For the same technical reason, rather than averaging the QTd measurements from sequential recordings as was attempted in our study, it might be more appropriate to average the QT interval measurements across all beats in individual leads and to use these averages in QTd computation. We did not use this approach because it was beyond the capabilities of the present version of the commercial software.
Our findings show that global QTd measurements are relatively stable under various condition and independent of heart rate, suggesting that it may not be necessary to use simultaneous ECG recordings for evaluation of QTd in practice. In addition, our findings provide relevant information for the dynamic assessment of the QTd during a 24 hour period. The results obtained from recordings during standing should be interpreted with caution because of their lower reproducibility in the upright position.

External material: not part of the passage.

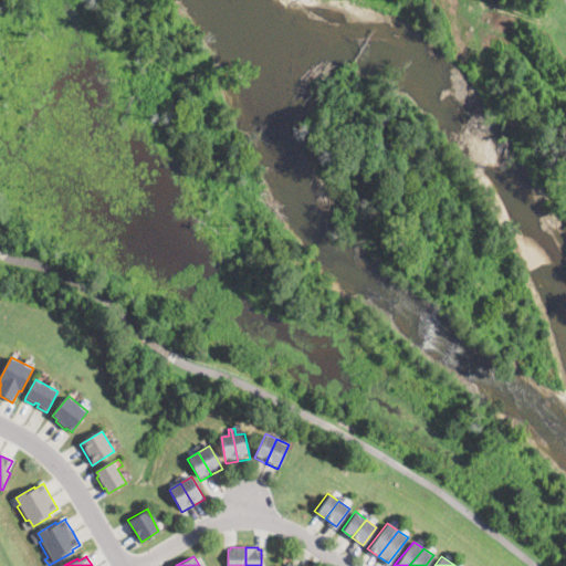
All buildings are outlined.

Even though the variability in QTd results in a large measurement overlap between normal subjects and cardiac patients, QTd still can distinguish normal people from patients because of the significantly increased values under pathological conditions.21Therefore QTd has the potential to be used as a non-invasive marker when incorporated into risk stratification algorithms.

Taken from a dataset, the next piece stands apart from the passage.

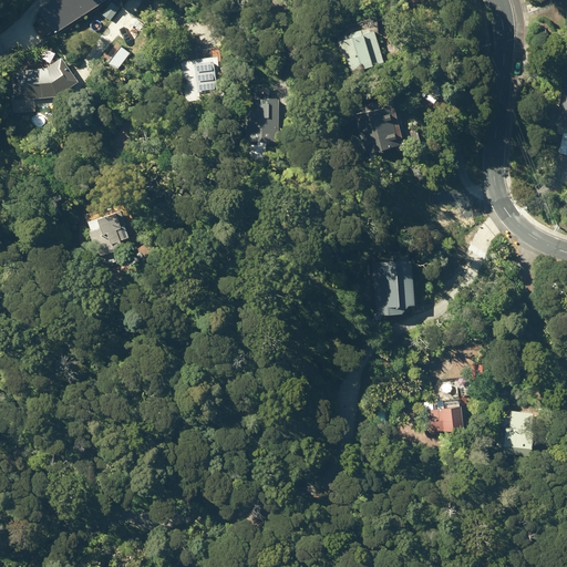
[(441,31),(449,48),(459,44),(451,27),(441,31)]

Our data suggest that the reproducibility of the computerised QTd measurement needs further investigation in cardiac patients, in whom more complex repolarisation patterns are expected. Averaging of results from several serial measurements should be used whenever possible in order to improve the reproducibility of the assessment.
We thank all volunteers who participated in this study for their corporation and effort. This study was supported in part by the National Heart Research Fund, the British Heart Foundation, and an educational grant by Marquette Medical Systems.